Этим, отчасти, объясняется мое положение чужого среди своих, что в данном случае важно для понимания истории, связанной с Мандельштамом.
Д.Е. не был «академистом», обладал живым отношением к литературе, воспринимал ее как явление сущностное, а не только специальное. В разговоре о поэзии начала века выходил за круг исторически очерченных ассоциаций, прибегая к рискованным сравнениям не только из глубокой истории, но и из современности, включая музыку и театр. Однако интонационно эти сравнения всегда брались в скобки, как некая вольность и дань устному жанру. В собственных работах он был значительно строже, обращался к аналогиям только исторически оправданным и эстетически безукоризненным, доступным проверке и свидетельствующим о действительном генетическом родстве.
К работам Владимира Альфонсова, например, о взаимовлиянии живописи и поэзии Д.Е. хоть и относился с уважением, но все же считал, что в них многовато «беллетристики», то есть больше, чем позволено в науке, типологических сближений. Мне же, напротив, такой язык и такой подход к искусству, не столько филологический, сколько культурологический, был понятнее.
С годами я оценил весомость и красоту научной точности, в то же время мне чудился в ней педантизм, лишающий мысль полета и подмораживающий фантазию. Всякого рода классификации представлялись либо праздной игрой ума, либо железной клеткой, в которую пытаются замкнуть живое существо. Ракушечная окаменелость терминологии была хороша для игры в бисер, в которой предмет становился почти не важен, во всяком случае, менее существен, чем само владение научным диалектом. Я скорее подписался бы под фразой Ф.Шлегеля: «Каждое поэтическое произведение – само по себе отдельный жанр», из чего следовало, по крайней мере, что при описании и анализе его необходимо выбирать новые слова и средства. Тот же Шлегель, впрочем, говорил, что «для духа одинаково смертельно иметь систему и не иметь ее» (Из литературных записных книжек).
Значительно позже я познакомился с высказыванием на эту тему Наума Яковлевича Берковского. «Совершенно ясно, – писал тот М.В. Алпатову, – что, когда касаешься искусства и литературы, то чем более здесь проявляют „научности“, то есть чем подход здесь более смахивает на подход к предметам совсем иного значения, тем дальше от истины, от обладания ею». Он же говорил о том, что все действительные понятия обладают известной неопределенностью, в противном случае, это ложные понятия. Речь шла о романтизме.
Всё это вопросы, однако, только во вторую очередь теоретические, на практике каждый решает их самостоятельно и стихийно, согласуясь с темпераментом и склонностями ума, приноравливает стиль к естественной способности видеть и чувствовать. Но существуют при этом и требования добровольно или, в силу обстоятельств, принятого на себя жанра, в данном случае, жанра научного исследования.
Перед выбором семинара Людмила Александровна Иезуитова спросила, чем бы я хотел заниматься? Она была как бы моим тьютором (слово и понятие мне тогда неизвестные). Вот ей-то первой я и сказал о желании заниматься Осипом Мандельштамом. Объяснить мой выбор научным интересом было бы слишком самонадеянно. О судьбе поэта, повторяю, я не знал ничего, разве что прочитал абзац, ему посвященный, в «Люди, годы, жизнь» Эренбурга. Критических работ о Мандельштаме в советской прессе не было, а в спецхран «публички» допускали только по ведомственному запросу.

→ **ЧТО НУЖНО СДЕЛАТЬ**:
[a] Измените отрывок исходного текста, начиная со слов «Значительно позже я» и заканчивая словами «жанра научного исследования.»: приведите его целиком, поставив «классицизме» вместо «романтизме».
[b] Кому, согласно исходному тексту, Наум Яковлевич Берковский писал о том, что «научность» в подходе к искусству и литературе уводит от истины?

→ **ЗАПИСИ НАБОРА ДАННЫХ**:

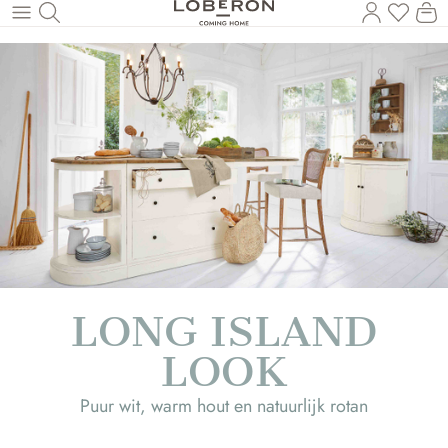
U heef
Wi
Naar de hoofdinhoud
LONG ISLAND
LOOK
Puur wit, warm hout en natuurlijk rotan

→ **СПИСОК ОТВЕТОВ**:
[a]
Значительно позже я познакомился с высказыванием на эту тему Наума Яковлевича Берковского. «Совершенно ясно, – писал тот М.В. Алпатову, – что, когда касаешься искусства и литературы, то чем более здесь проявляют „научности“, то есть чем подход здесь более смахивает на подход к предметам совсем иного значения, тем дальше от истины, от обладания ею». Он же говорил о том, что все действительные понятия обладают известной неопределенностью, в противном случае, это ложные понятия. Речь шла о классицизме.
Всё это вопросы, однако, только во вторую очередь теоретические, на практике каждый решает их самостоятельно и стихийно, согласуясь с темпераментом и склонностями ума, приноравливает стиль к естественной способности видеть и чувствовать. Но существуют при этом и требования добровольно или, в силу обстоятельств, принятого на себя жанра, в данном случае, жанра научного исследования.

[b] М.В. Алпатову.